Aquel piano aporreado en Washington me redobló la nostalgia del amigo irrepetible, que también aporreaba sus pianos o desnudaba a una actriz sobre él, o los hundía en el mar, su otra pasión de pescador indómito, al extremo de no soportar en Berlín sus días huérfano de su barca, y regresar de la capital germana a Vinaròs para cargarla en un camión y botarla en las aguas de un canal berlinés, y poder así, soñar en su vocación de pescador. ¡Cuánta vida, Carles, se ha ido irremediablemente!

No tendría páginas en esta revista digital para recuperar tantísimos días y noches de experiencias compartidas. Te prometo un libro de homenaje post mortem, que sirva de referencia como el Réquiem de Verdi en el adiós a su amigo Alessandro Manzoni, o el de Dvorak a la muerte de su hija. Yo no sé componer un réquiem de adiós (aunque sí cantarlo bajo la dirección del maestro Mancisidor, de Vinaròs, o la genial batuta de nuestro profesor compartido, Monseñor García Julbe, (también de Vinaròs), pero sí volcar el alma y mis sentimientos y mis recuerdos en unas hojas, depositando en ellas mi emoción y mi soledad. Ya no compartiremos mesa en Vinaròs o en Benicarló. Ya no asistiré contigo al funeral de García Julbe (“Carlos, sube al órgano e interpreta un adiós dramático cuando salgan sus despojos de la iglesia” te solicité, y tú le despediste con una música minimalista, siempre a la contra, siempre provocador hasta tu muerte solitaria sin buscar el calor de los tuyos. Carlos Santos fue un genio de los pies a la cabeza. Sólo cabían locuras en su mente, pero fue un artista monumental y prematuro: en la adolescencia ya había terminado la carrera de piano en el Conservatorio del Liceu; en sus inicios de pubertad interpretaba a J.S. Bach con idéntica maestría que cuando estrenó en Peralada, y en el Teatre Lliure, su espléndida “La pantera imperial” sobre su adorado compositor.

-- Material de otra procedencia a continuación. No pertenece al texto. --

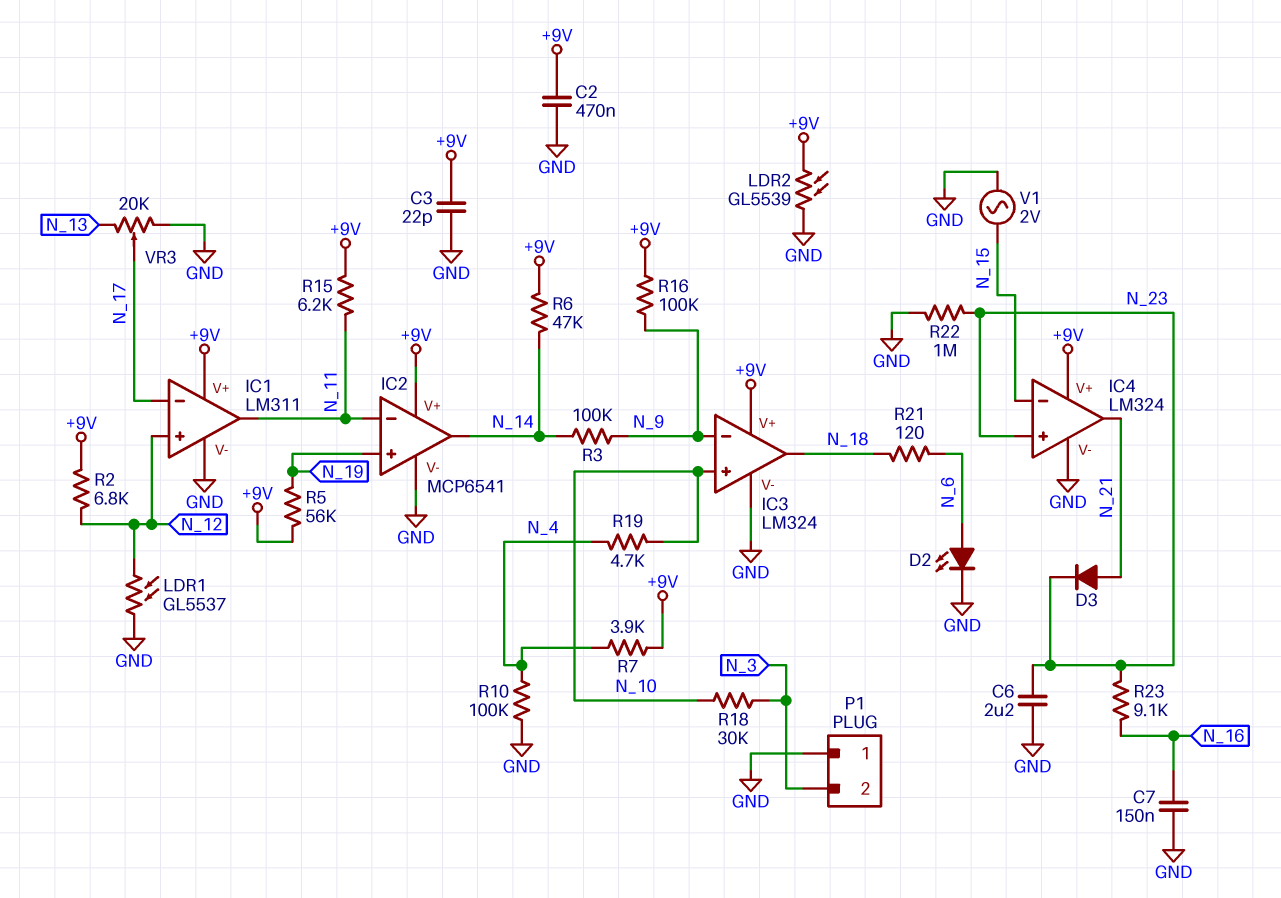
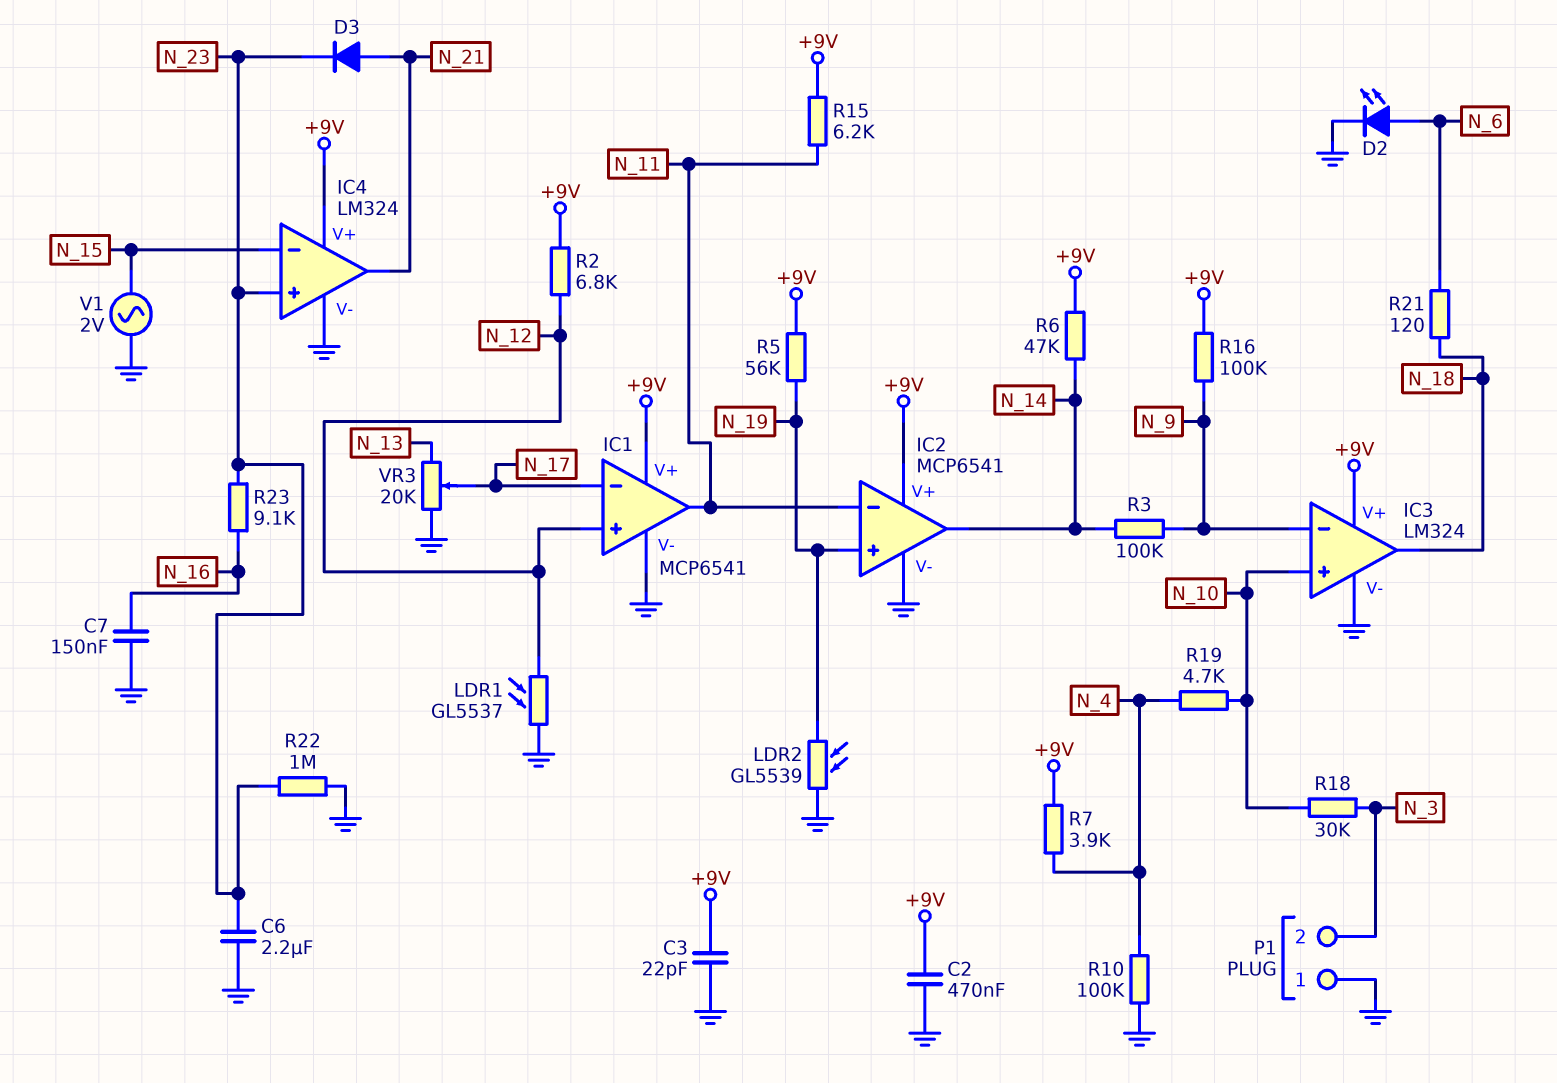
IC1: LM311 -> MCP6541
LDR2: GL5539 (+9V, GND) -> GL5539 (GND, N_19)

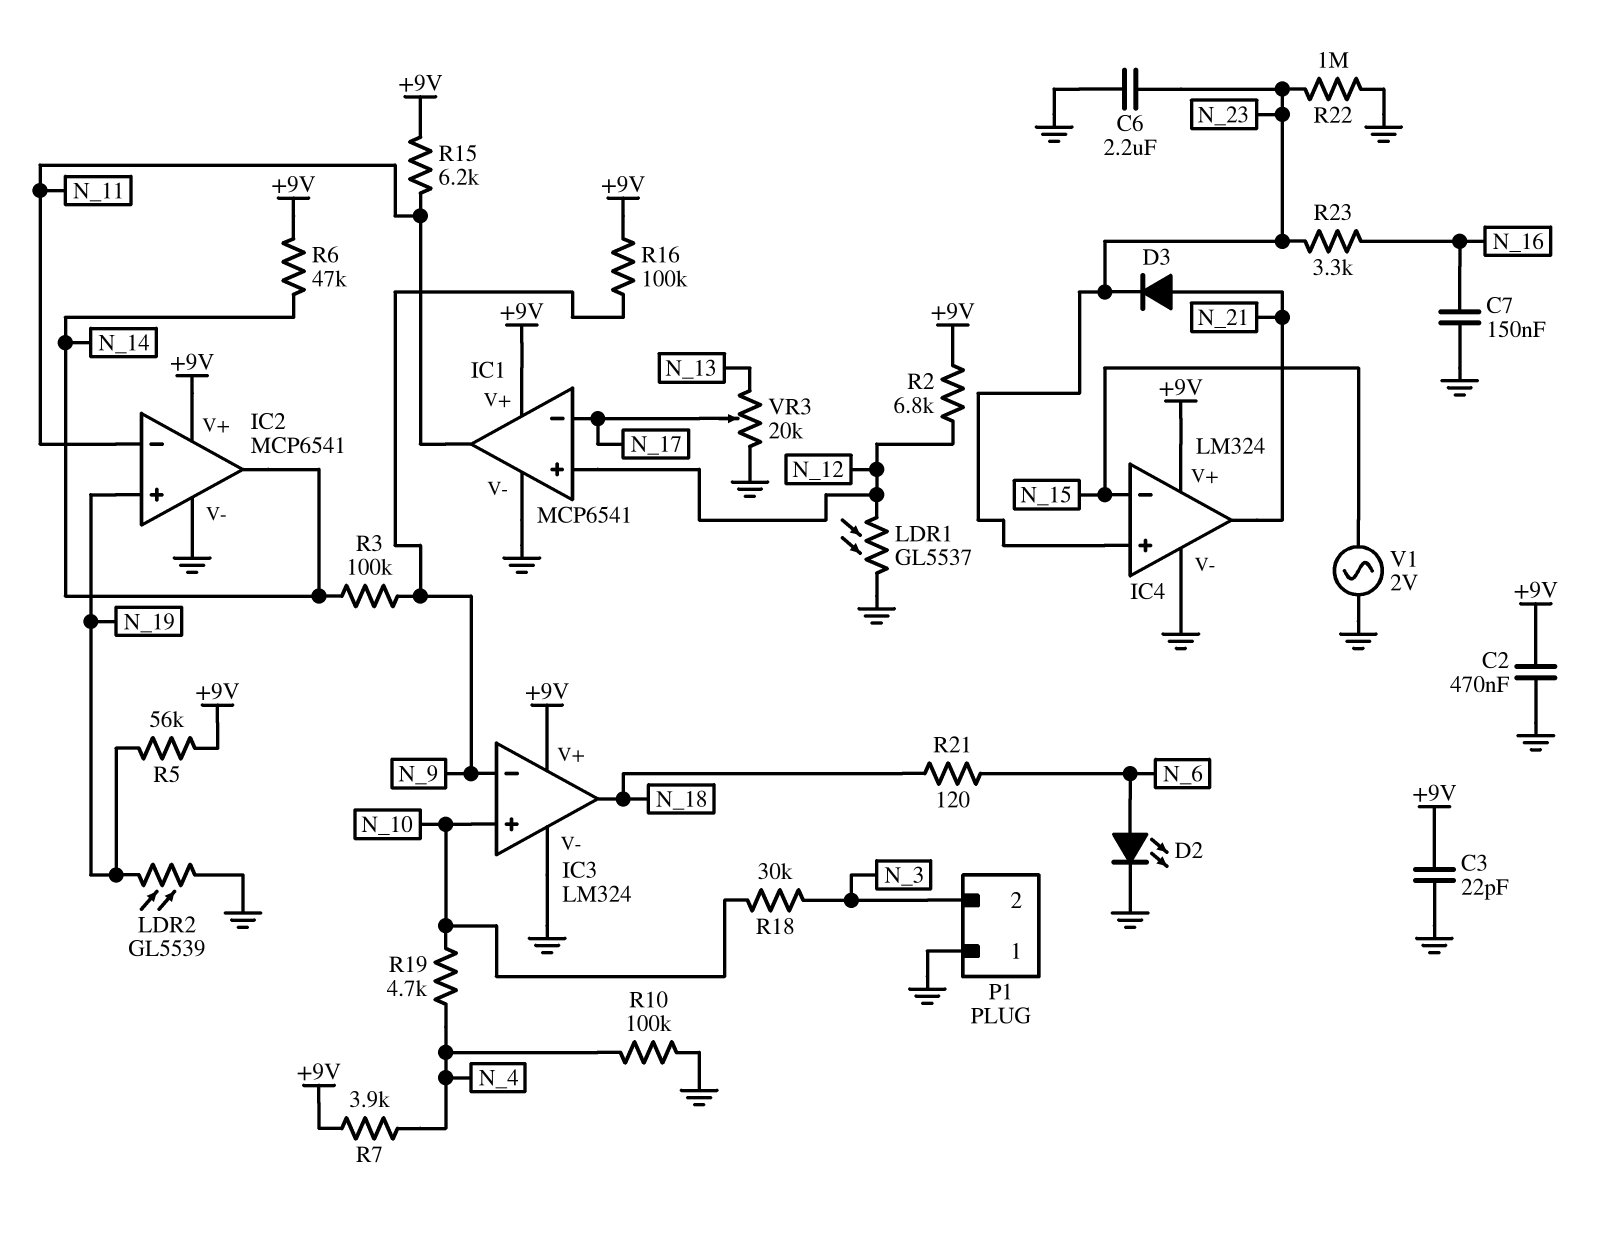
R23: 9.1k (N_16, N_23) -> 3.3k (N_16, N_23)

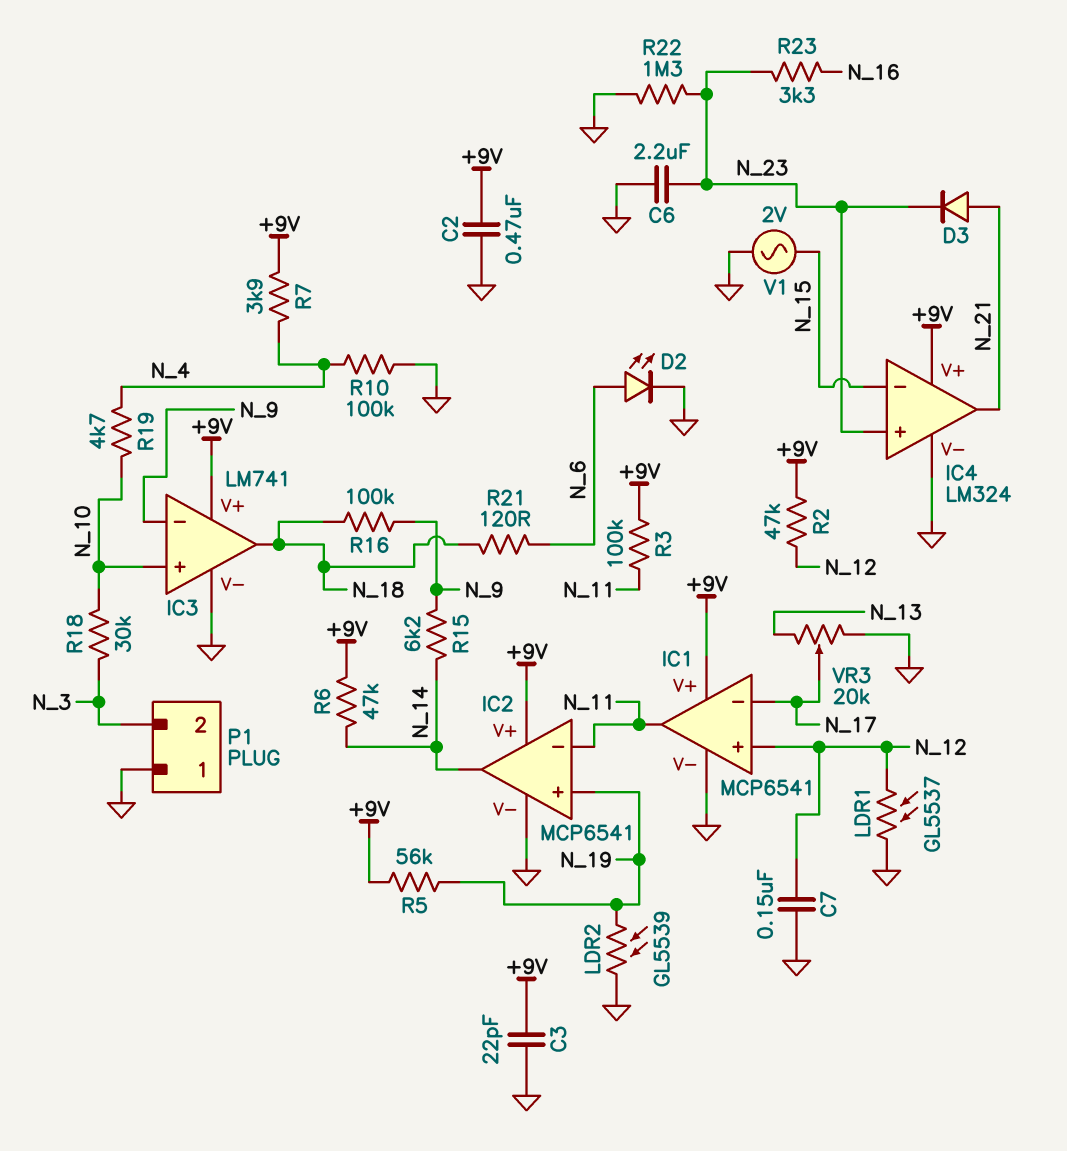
C7: 150nF (GND, N_16) -> 150nF (GND, N_12)
IC3: LM324 -> LM741
R2: 6.8k (+9V, N_12) -> 47k (+9V, N_12)
R3: 100k (N_9, N_14) -> 100k (+9V, N_11)
R15: 6.2k (+9V, N_11) -> 6.2k (N_9, N_14)
R16: 100k (+9V, N_9) -> 100k (N_9, N_18)
R22: 1M (GND, N_23) -> 1.3M (GND, N_23)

O aquel Carlitos -como le llamábamos- que durante ocho horas al día sonaba su piano en la calle Socós, en Vinaròs, frente a la farmacia de su tío. O aquel chaval de algo más de 20 años que compuso el Himne a Sant Sebastià, de bellas polifonías, que yo estrené como voz de la Schola Cantorum de Tortosa. O aquella estancia en Suiza como protegido-becario del gran profesor Dattiner, que sólo acogía a jóvenes genios que convivían con él en su casa. O al Carlitos que debutó en el Palau de la Mùsica de Barcelona, con un concierto para piano y orquesta de Béla Bartók, que viví sentado en platea junto a sus padres…¡Cuánta agua, querido Carlos, ha circulado bajo el puente de nuestra perenne amistad! No me resigno a tu muerte, ni a tus abrazos perdidos, ni a tus bromas, ni a tus performances (como el día que me presentaste, yo conferenciante, en nuestro Vinaròs, simplemente gritando “¡Milián, Milianot, Milianet!”), siempre geniales. No me resigno a que te hayas ido por la puerta de atrás, sin ese funeral, adecuado a tus méritos, en la arciprestal de Vinaròs. En mí quedará tu imagen viva del amigo que nunca me falló, por encima de las ideas políticas. Yo te dedicaré un libro, pero tú me has dejado con tu piano roto.